Pengaruh isoflavon terhadap penurunan tekanan darah dan risiko CVD (cardio vascular desease) banyak dihubungakan dengan sifat hipolipidemik dan hipokholesteremik senyawa isoflavon (Teramoto, dkk. 2000).
Estrogen dan Osteoporosis
Estrogen merupakan hormon yang diproduksi terutama oleh ovarium dan sebagian oleh ginjal pada bagian korteks adrenalis. Dalam tubuh kita berfungsi antara lain untuk pertumbuhan secara normal, serta untuk memelihara kesehatan tubuh pada orang dewasa, baik pada wanita maupun pada pria. Khusus pada wanita, hormon ini peranannya lebih luas, tidak saja berfungsi sebagai sistem reproduksi, tetapi juga berfungsi untuk tulang, jantung, dan mungkin juga otak (Barnes dan Kein, 1998).

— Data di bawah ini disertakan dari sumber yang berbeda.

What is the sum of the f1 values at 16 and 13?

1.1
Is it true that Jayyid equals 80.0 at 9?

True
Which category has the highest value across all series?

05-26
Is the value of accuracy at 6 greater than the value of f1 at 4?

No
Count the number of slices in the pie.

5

Pada wanita menjelang menopause, produksi estrogen menurun sehinngga dapat menimbulkan berbagai gangguan. Untuk itu, perlu dipikirkan bagaimana mensubstitusi hormon agar fungsi hormonalnya masih dapat dipertahankan. Dalam keadaan demikian, penggunaan estrogen yang dikombinasikan dengan progesteron sinttetik (hormon RT) dapat mencegah proses osteoporosis. Di sisi lain, dikatakan bahwa estrogen juga dapat mencegah risiko kanker.

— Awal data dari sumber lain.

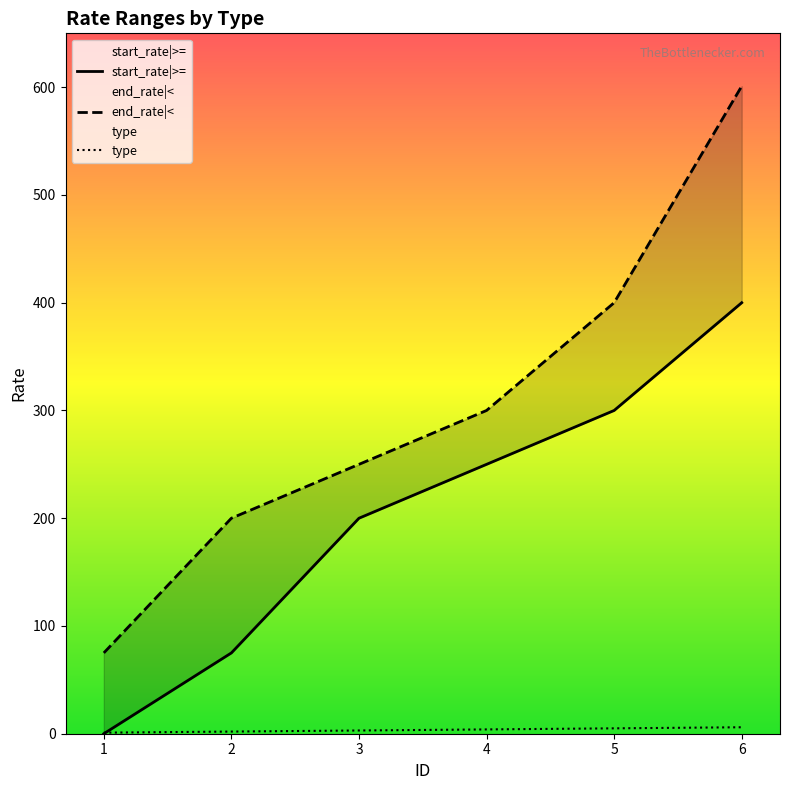

Between 2 and 4, which series saw the biggest shift?

start_rate|>=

Dalam melakukan kerjanya, estrogen membutuhkan estrogen reseptor (ERs) yang dapat "on/off" di bawah kendali gen pada kromosom yang disebut _-ER. Beberapa target organ seperti pertumbuhan dada, tulang, dan empedu bersifat responsif terhadap _-ER ini. Isoflavon, khususnya genistein, dapat terikat dengan _-ER. Walaupun ikatannya lemah, tetapi dengan ß-ER mempunyai ikatan sama dengan estrogen.

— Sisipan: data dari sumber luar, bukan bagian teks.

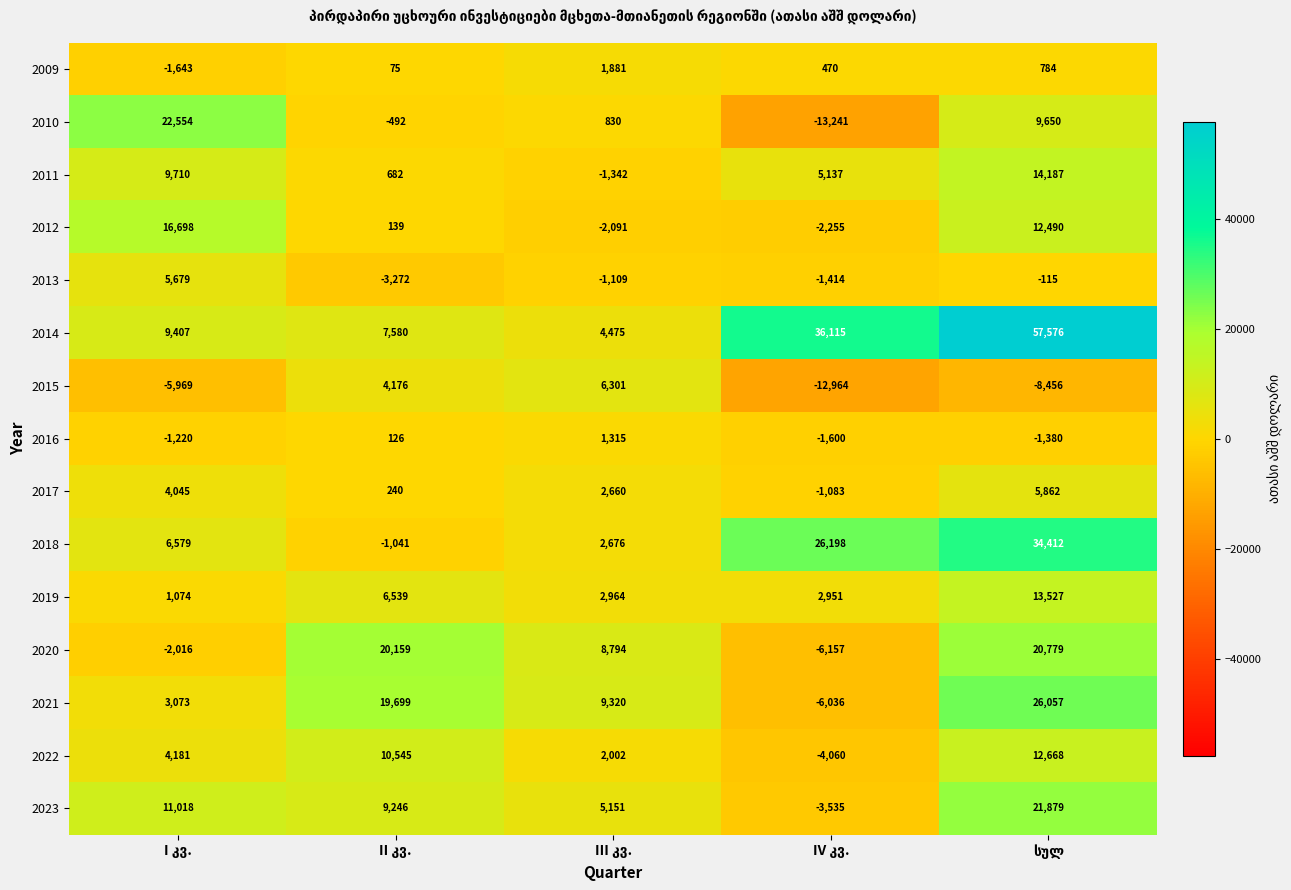

Which series has the widest spread of values?

2014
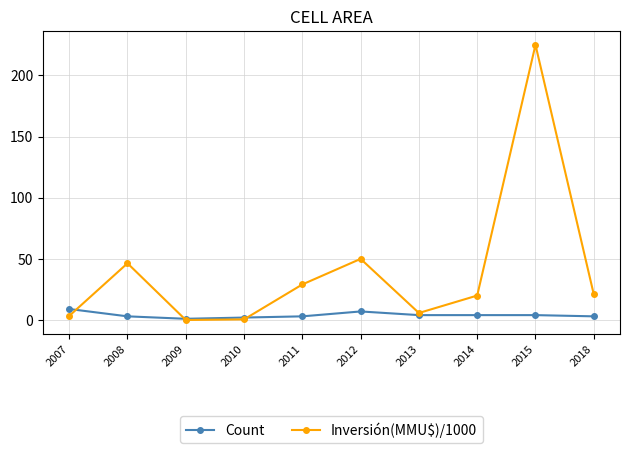

What is the value of the Inversión(MMU$)/1000 point at the 10th from the left?

21.0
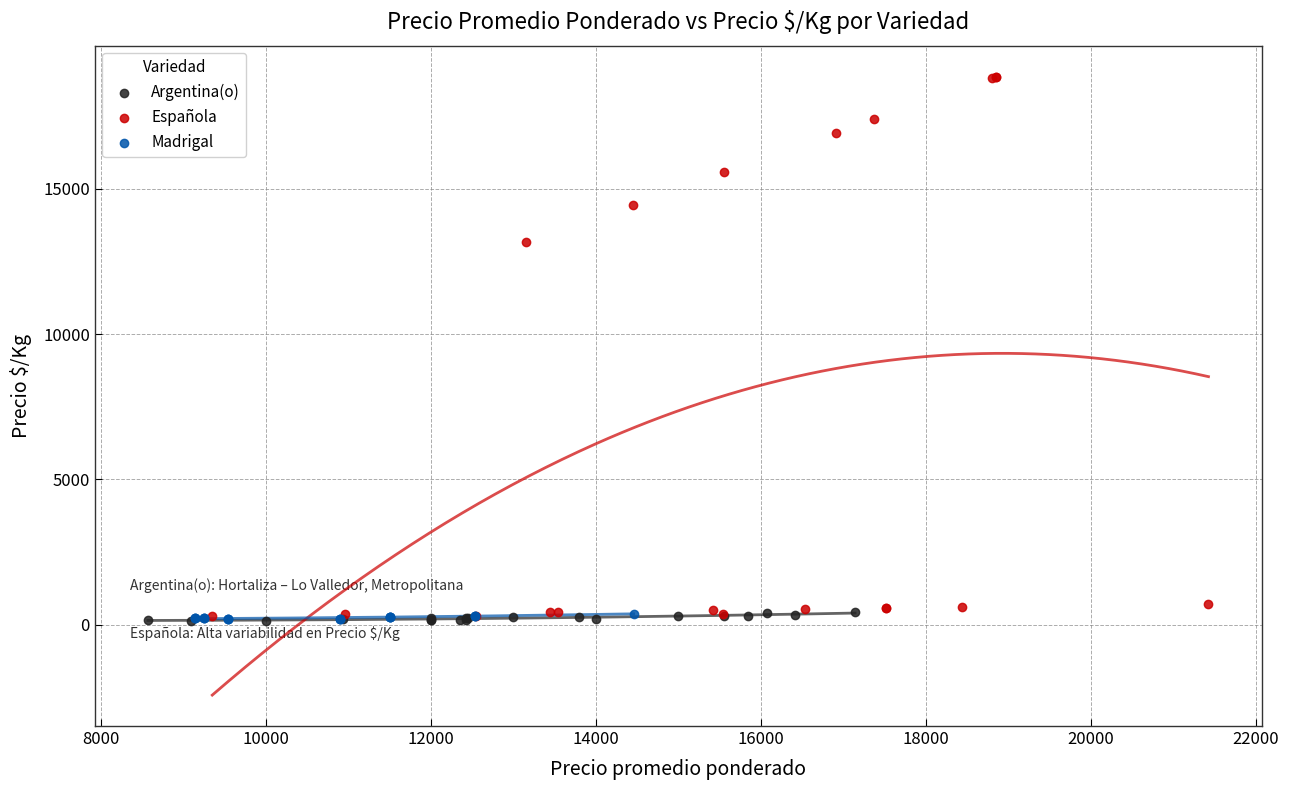

What are all the series names shown in the legend?

Argentina(o), Española, Madrigal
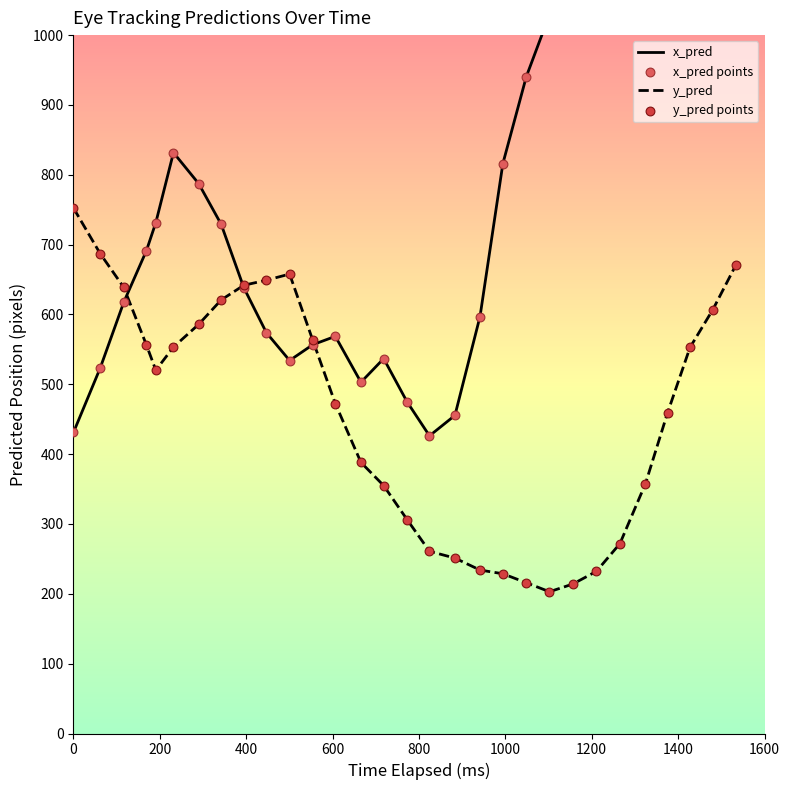

Which series contains the highest Y value?

x_pred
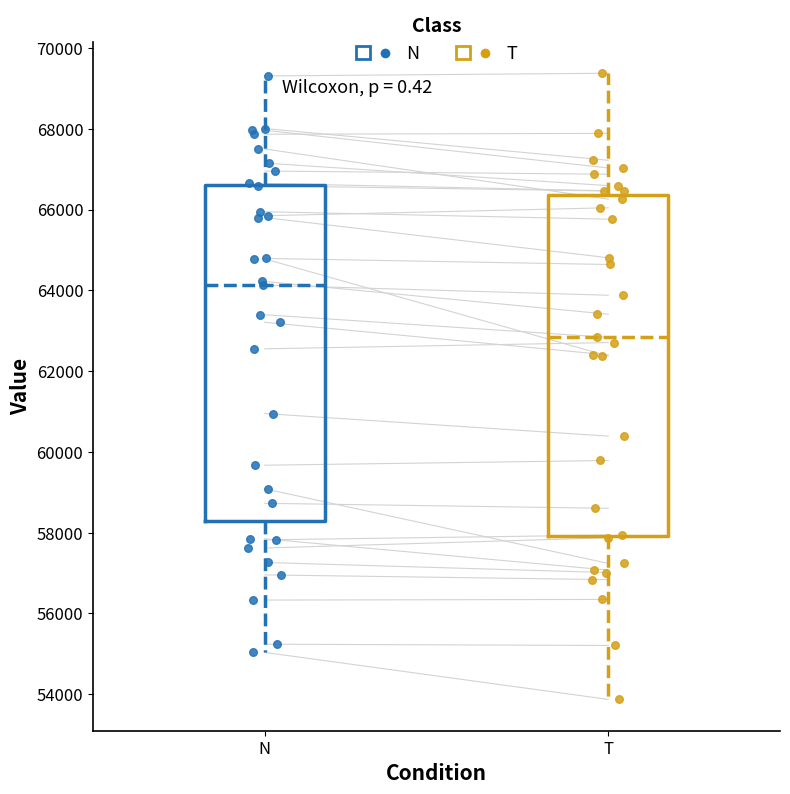

Reading left to right, read every box against the y-axis: the position of its median line, the range the box covers, and the ends of its whiskers. The values are not printed on the chart, so give them approximately, as read against the axis.

N: median 64200, box 58200 to 66600, whiskers 55000 to 69400
T: median 62800, box 58000 to 66400, whiskers 53800 to 69400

Senyawa isoflavon terbukti juga mempunyai efek hormonal, khususnya efek estrogenik. Efek estrogenik ini terkait dengan struktur isoflavon yang dapat ditransformasikan menjadi equol, dimana equol ini mempunyai struktur fenolik yang mirip dengan hormon estrogen. Mengingat hormon estrogen berpengaruh pula terhadap metabolisme tulang, terutama proses klasifikasi, maka adanya isoflavon yang bersifat estrogenik dapat berpengaruh terhadap berlangsungnya proses klasifikasi. Dengan kata lain, isoflavon dapat melindungi proses osteoporosis pada tulang sehingga tulang tetap padat dan masif.
Anti-kolesterol
Efek isoflavon terhadap penurunan kolesterol telah terbukti tidak saja pada binatang percobaan seperti tikus dan kelinci, tetapi juga pada manusia. Efek yang lebih luas terbukti pula pada perlakuan terhadap tepung kedelai, di mana tidak saja kolesterol yang turun, tetapi juga trigliserida VLDL (very low density lipoprotein) dan LDL (low density lipoprotein). Di sisi lain, tepung kedelai dapat meningkatkan HDL (high density lipoprotein) (Amirthaveni dan Vijayalaksha, 2000). Menurut Zilliken (1987), Faktor-II (6,7,4' tri-hidroksi isoflavon) merupakan senyawa isoflavon yang paling besar pengaruhnya.
Mekanisme lain penurunan kolesterol oleh isoflavon diterangkan melalui pengaruh terhadap peningkatan katabolisme sel lemak untuk pembentukan energi, yang berakibat pada penurunan kandungan kolesterol (Sekiya, 2000).
Penutup
Mengingat potensi kandungan isoflavon pada kedelai dan produk-produk turunannya, maka pengembangan produk dalam bentuk makanan fungsional/makanan kesehatan dipandang sebagai upaya terobosan yang mempunyai arti strategis, baik ditinjau dan segi tekno-ekonomi maupun dan segi kesehatan. Berdasarkan potensi senyawa isoflavon maka berbagai jenis produk dapat didesain, baik kandungan maupun bentuknya, sesuai dengan tujuan pembuatan produk. Untuk itu, penelitian terapan dan investasi diperlukan untuk realisasi pengembangan produk-produk tersebut.